I asked her if she felt 10, which spurred a whole new conversation about how old we feel.
My freshly crowned teenager added his interesting perspective. “I’m not sure I feel 13. The voice in my head, whenever I’m kind of talking or thinking to myself, hasn’t changed all that much. It’s still about 7.”
I giggled to myself; that explains a few things!
But I loved his perspective. I let my mind follow his words.
How old does the voice in my head seem? And what does she often say to me?
It’s both an odd and interesting thought, one worth sitting with for a moment.
Is she kind? Or bossy? Is she derogatory and disparaging or gentle and encouraging? Does she speak to you in the way you would speak to a friend?
I may have completely lost you here, but it’s worth pausing to think about. Far too often I’m the guy in that pickup truck. I’ve made a dumb mistake and then I spend the next 5 miles cringing at my stupidity, berating myself for my inadequacy, shaming myself for my imposition.
Serving that up in white space, removed from the emotion, it seems like a pretty ridiculous waste of time. Shame is an unhealthy method of motivation. We know better than to use that on our children, but why do we still use it on ourselves?
Could this be what Paul was talking about when he reminded the church in Corinth to take every thought captive to the obedience of Christ? Is this what he meant when he told the church at Philippi to meditate on the things that are true and noble and just and pure and lovely?
My question to you today is this: What is the voice in your head feeding you? What thoughts are you meditating on? Which lies are you letting linger, penetrating areas they have no business being?
You know Truth. Hold those quiet festering thoughts up against the Light and replace them. They don’t belong there. Choose the good. Pay close attention to that voice in your head bossing you around and stand ready to boss it right back when necessary.

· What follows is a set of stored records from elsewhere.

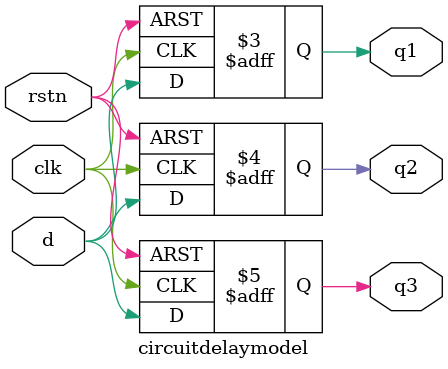
<source format=v>
`timescale 1 ns/1 ns


module circuitdelaymodel( d,clk,rstn,q1, q2, q3 );
	input   d;
	input   clk;
    input   rstn;
    output  q1, q2, q3;
	wire	d;
    reg		q1, q2, q3;
 
always@(posedge clk or negedge rstn)  //@當()內事件觸發, 往下跑流程 
begin		                       //內部指令超過1道,就要用begin / end包起來
	if(!rstn)begin                 //內部指令超過1道,就要用begin / end包起來
		q1 = 'b0;
		q2 = 'b0;
	    q3 = 'b0; 
		end 
	else begin                     //內部指令超過1道,就要用begin / end包起來
		q1 = #1  d;
		q2 = #23 d;
	#23	q3 = d;
		end
end

endmodule
	

</source>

No matter if that voice is seven years old or seventy, don’t let those lies linger. They have no place here. You are His.
Lucy says
I’d never thought of my inner voice as a living influence. The negativity in my head when I made mistakes was just a normal, everyday part of me. I never really gave it much importance. After reading your post I’m constantly aware of it now. Not that I didn’t know it existed, I just allowed it to continue on without me ever questioning it. I thoroughly enjoyed the post, it’s shaken me. I’m not very nice to myself. Thank you for sharing, I feel like now I have to pass it on and get other people thinking of how they speak to themselves as well. Indeed a tear jerker when you stop to think of the self-inflicted wounds we mercilessly give ourselves.
Cassie says
Thank you for your words today! I often fall into the trap of “sorting and weighing” the lies instead of calling them out. Its not a new tactic, but as long as I let it work, the enemy probably doesn’t need a new one! Thank you for sharing your brave, and encouraging us to step into ours.
You are such a blessing.
God Bless!
Nicole Mouchka says
Oh, how I needed this today! Sometimes that inner voice that is so unkind gets louder and louder until it’s hard to hear anything else! Just the other day I remembered…just out of the blue…a time when I said something, innocently spoken but not the right thing to say, and how embarrassed I was. And the feelings of hot embarrassment returned. Months after that particular conversation! We all make mistakes, so why is it so difficult to forgive ourselves? We know we would extend grace to another person in that situation, but we are so hard on ourselves. Maybe that really is a part of what Paul intended when addressing the Corinthians and Philippians! Wonderful insight! Thank you for the encouragement to rebuke those lies and hang on to truth!
Shawna says
So beautiful! I too am the voice of shame in my own head! I have silly things from years ago (missed birthdays, late to a wedding, etc.) that I still feel ashamed about-THANK YOU for reminding myself that I truly need to let those things go! Have a wonderful day in Jesus!